Imagine baking a giant cake that is too big for one oven. You can split the work in different ways. Several friends each bake a smaller cake from the same recipe and share the pictures, then average their notes (data parallelism). One friend bakes the bottom layer, another the middle, another the top, and they pass the cake along (pipeline parallelism). Or you let each friend bake one slice of every layer, then glue the slices back together (tensor parallelism). For really, really big cakes you do all three at once. The tricky part is that whenever the friends have to talk to each other, the cake stops baking, so you want to choose the splits that make them talk as little as possible.

## References

1. Shoeybi, M. et al. (2019). Megatron-LM: Training Multi-Billion Parameter Language Models Using Model Parallelism. arXiv:1909.08053.
2. Huang, Y. et al. (2018). GPipe: Efficient Training of Giant Neural Networks using Pipeline Parallelism. arXiv:1811.06965 (NeurIPS 2019).
3. Narayanan, D. et al. (2019). PipeDream: Generalized Pipeline Parallelism for DNN Training. SOSP 2019.
4. Rajbhandari, S., Rasley, J., Ruwase, O., He, Y. (2020). ZeRO: Memory Optimizations Toward Training Trillion Parameter Models. SC20. arXiv:1910.02054.
5. Zhao, Y. et al. (2023). PyTorch FSDP: Experiences on Scaling Fully Sharded Data Parallel. PVLDB 16(12). arXiv:2304.11277.
6. Korthikanti, V. et al. (2022). Reducing Activation Recomputation in Large Transformer Models. arXiv:2205.05198.
7. Fedus, W., Zoph, B., Shazeer, N. (2022). Switch Transformers: Scaling to Trillion Parameter Models with Simple and Efficient Sparsity. JMLR 23. arXiv:2101.03961.
8. Liu, H., Zaharia, M., Abbeel, P. (2023).

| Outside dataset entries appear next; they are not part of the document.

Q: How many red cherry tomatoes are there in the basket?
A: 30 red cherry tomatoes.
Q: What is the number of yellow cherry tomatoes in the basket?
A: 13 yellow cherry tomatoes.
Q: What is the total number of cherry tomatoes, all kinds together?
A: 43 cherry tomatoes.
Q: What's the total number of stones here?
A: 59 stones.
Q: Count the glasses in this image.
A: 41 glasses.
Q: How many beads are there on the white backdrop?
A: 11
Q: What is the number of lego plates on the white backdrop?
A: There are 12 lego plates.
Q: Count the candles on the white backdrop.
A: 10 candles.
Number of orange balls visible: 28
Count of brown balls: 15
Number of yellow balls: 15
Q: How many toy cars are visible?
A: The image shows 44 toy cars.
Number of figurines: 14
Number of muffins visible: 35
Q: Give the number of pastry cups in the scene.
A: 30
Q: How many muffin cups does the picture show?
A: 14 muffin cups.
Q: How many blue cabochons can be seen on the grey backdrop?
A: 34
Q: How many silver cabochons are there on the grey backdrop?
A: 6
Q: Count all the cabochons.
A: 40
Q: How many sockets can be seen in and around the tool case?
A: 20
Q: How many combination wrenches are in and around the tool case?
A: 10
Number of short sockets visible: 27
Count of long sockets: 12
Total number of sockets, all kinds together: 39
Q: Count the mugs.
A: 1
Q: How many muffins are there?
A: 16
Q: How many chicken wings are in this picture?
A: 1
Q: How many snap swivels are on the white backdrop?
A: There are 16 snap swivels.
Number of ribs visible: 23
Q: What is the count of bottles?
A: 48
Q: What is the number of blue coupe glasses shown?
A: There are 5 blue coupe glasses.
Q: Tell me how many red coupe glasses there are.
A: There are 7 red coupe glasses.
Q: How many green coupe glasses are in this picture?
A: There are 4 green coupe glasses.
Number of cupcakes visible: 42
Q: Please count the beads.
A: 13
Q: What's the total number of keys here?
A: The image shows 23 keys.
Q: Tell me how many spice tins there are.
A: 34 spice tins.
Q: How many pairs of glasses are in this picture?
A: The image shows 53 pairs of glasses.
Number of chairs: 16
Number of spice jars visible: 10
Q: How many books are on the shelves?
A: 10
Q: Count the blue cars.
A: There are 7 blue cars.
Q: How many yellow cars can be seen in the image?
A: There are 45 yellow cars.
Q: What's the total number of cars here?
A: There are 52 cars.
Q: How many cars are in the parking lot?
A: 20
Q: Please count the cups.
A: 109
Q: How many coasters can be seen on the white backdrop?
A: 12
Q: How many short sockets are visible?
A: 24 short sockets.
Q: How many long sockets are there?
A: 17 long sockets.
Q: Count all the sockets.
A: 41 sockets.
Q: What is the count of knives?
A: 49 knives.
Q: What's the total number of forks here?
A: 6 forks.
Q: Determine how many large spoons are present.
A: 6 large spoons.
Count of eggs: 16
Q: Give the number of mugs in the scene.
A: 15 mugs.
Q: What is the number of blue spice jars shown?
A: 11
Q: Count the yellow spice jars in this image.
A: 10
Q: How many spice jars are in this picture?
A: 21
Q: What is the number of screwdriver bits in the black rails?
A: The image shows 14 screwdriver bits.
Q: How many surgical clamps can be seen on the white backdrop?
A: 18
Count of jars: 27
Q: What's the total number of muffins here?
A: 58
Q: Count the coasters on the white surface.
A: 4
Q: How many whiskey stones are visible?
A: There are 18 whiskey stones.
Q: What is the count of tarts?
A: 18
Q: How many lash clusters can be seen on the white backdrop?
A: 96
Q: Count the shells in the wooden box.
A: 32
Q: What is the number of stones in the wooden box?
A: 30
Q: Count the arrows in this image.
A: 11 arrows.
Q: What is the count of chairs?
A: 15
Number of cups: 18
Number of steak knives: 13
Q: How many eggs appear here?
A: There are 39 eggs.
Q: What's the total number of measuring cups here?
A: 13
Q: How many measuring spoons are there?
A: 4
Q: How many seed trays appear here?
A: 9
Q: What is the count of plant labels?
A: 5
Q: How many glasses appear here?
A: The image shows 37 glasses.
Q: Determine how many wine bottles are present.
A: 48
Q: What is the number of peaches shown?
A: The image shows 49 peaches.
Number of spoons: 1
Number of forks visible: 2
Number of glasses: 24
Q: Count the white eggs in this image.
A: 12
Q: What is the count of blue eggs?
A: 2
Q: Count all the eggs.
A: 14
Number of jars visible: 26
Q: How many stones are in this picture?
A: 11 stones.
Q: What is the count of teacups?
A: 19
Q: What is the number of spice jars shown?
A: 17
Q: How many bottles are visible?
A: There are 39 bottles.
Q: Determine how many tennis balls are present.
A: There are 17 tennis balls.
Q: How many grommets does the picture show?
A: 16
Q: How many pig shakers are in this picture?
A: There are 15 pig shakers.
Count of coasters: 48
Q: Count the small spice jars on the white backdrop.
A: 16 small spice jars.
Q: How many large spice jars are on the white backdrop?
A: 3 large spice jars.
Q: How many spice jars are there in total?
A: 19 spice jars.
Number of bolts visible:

Ring Attention with Blockwise Transformers for Near-Infinite Context. arXiv:2310.01889.
9. Chowdhery, A. et al. (2022). PaLM: Scaling Language Modeling with Pathways. arXiv:2204.02311.
10. Jiang, A. et al. (2024). Mixtral of Experts. arXiv:2401.04088.
11. Meta AI (2024). The Llama 3 Herd of Models. arXiv:2407.21783.
12. Narayanan, D. et al. (2021). Efficient Large-Scale Language Model Training on GPU Clusters Using Megatron-LM. SC21. arXiv:2104.04473.
13. NVIDIA. NCCL User Guide: Collective Operations. https://docs.nvidia.com/deeplearning/nccl/user-guide/docs/usage/collectives.html
14. vLLM project. Parallelism and Scaling. https://docs.vllm.ai/en/stable/serving/parallelism_scaling/
15. Rasley, J. et al. (2020). DeepSpeed: System Optimizations Enable Training Deep Learning Models with Over 100 Billion Parameters. KDD 2020.
16. NVIDIA (2022). NVIDIA Hopper Architecture In-Depth. NVIDIA Technical Blog. https://developer.nvidia.com/blog/nvidia-hopper-architecture-in-depth/
17. Smith, S. et al. (2022). Using DeepSpeed and Megatron to Train Megatron-Turing NLG 530B, A Large-Scale Generative Language Model. arXiv:2201.11990.
18. Krizhevsky, A. (2014). One weird trick for parallelizing convolutional neural networks. arXiv:1404.5997.